Computable "Teacher Selection Guide": Three computable attributes transform the choice of teacher from "trial and error" to a predictable process (\(R^2\) 0.74–0.86), revealing that behavioral relevance is more important than task relevance.
Small Models as Alignment Seeds: Successful weak-to-strong transfer at \(25\times\) capacity mismatch suggests that small, efficiently aligned models can serve as scaffolds for multiple larger models.
Transferable Trick: \(1-\text{CKA}\) as a plug-and-play regularization term can be added to any existing alignment pipeline (like DPO or soft-label distillation) with minimal intrusion.
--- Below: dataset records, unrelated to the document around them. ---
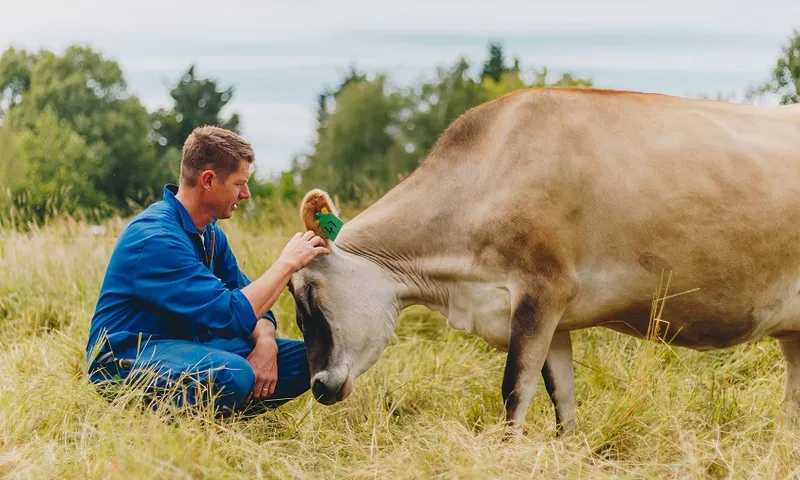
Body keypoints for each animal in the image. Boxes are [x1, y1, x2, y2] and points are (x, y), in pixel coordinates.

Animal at [287, 87, 800, 436]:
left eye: (308, 289)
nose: (318, 386)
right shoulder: (555, 317)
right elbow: (561, 393)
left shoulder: (542, 291)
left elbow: (515, 390)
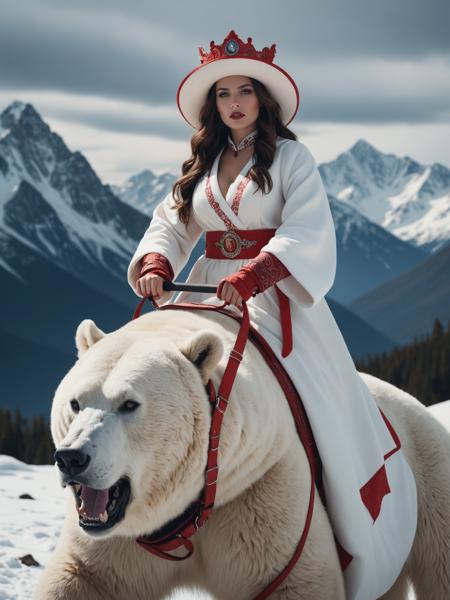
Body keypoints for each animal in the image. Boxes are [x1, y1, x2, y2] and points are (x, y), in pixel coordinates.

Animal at [34, 310, 450, 600]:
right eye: (75, 402)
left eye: (129, 404)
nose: (72, 458)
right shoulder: (117, 543)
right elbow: (78, 580)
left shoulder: (257, 489)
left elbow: (291, 582)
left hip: (428, 481)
Limitations & Future Work¶

Behavioral Relevance Metric Bound to Classification: The \(\gamma\)-robust usefulness metric is designed for classification; transferring other behaviors (e.g., honesty) would require different tools such as linear probing or causal mediation analysis.
Single-layer + Heuristic Selection: Current alignment is limited to a single layer. Failures in reasoning tasks suggest a need for multi-layer supervision, which introduces new challenges in layer pairing and weighting.
Capacity and Complexity Bounds: Transfer success is constrained by student capacity and task complexity; the paper provides initial evidence but lacks a precise characterization of these bounds.
Teacher as a Source of Risk: If a teacher encodes biases or harmful behaviors, BIRD will transfer them to the student. Ensuring the teacher's "integrity" is a prerequisite for deployment.

vs. Weak-to-Strong Generalization (Burns et al. 2023): They rely on soft-label supervision, requiring shared output spaces and access to teacher data (even if unlabelled). BIRD uses representation structure, allowing total heterogeneity and complementarity with soft-labels.
vs. Knowledge Distillation (Hints / FitNets, Romero 2014): Hints align activations via linear mapping and L2 loss, which is instance-level and requires shared tasks. BIRD aligns batch-level geometric structure, proving more robust across all settings.
vs. LwF / Robust Transfer Learning (Shafahi 2019): These methods resist forgetting by constraining final-layer feature drift, assuming robust features generalize across domains (usually only true for diverse pre-training). BIRD can transfer behaviors from small, simple, low-resource teachers without shared inputs or labels.
vs. NeuroAI Representation Alignment (Dapello 2023 et al.): These align network representations with brain data (CKA/RSA targets) but require neural data and assume shared stimulus domains. BIRD removes these requirements, operationalizing the hypothesis that structured representations support universal behaviors into a general alignment framework.

Rating¶

Novelty: ⭐⭐⭐⭐⭐ Reframes behavior transfer as representation structure matching, decoupling shared data/task assumptions.
Experimental Thoroughness: ⭐⭐⭐⭐⭐ Large-scale analysis of 432 pairs + interpretable modeling + cross-domain validation including failures.
Writing Quality: ⭐⭐⭐⭐ Clear motivation and solid ablations; some details on metrics and heuristics are deferred to appendices.
Value: ⭐⭐⭐⭐⭐ Concepts like "small models as alignment seeds" and "computable selection criteria" have direct practical implications for scalable safety alignment.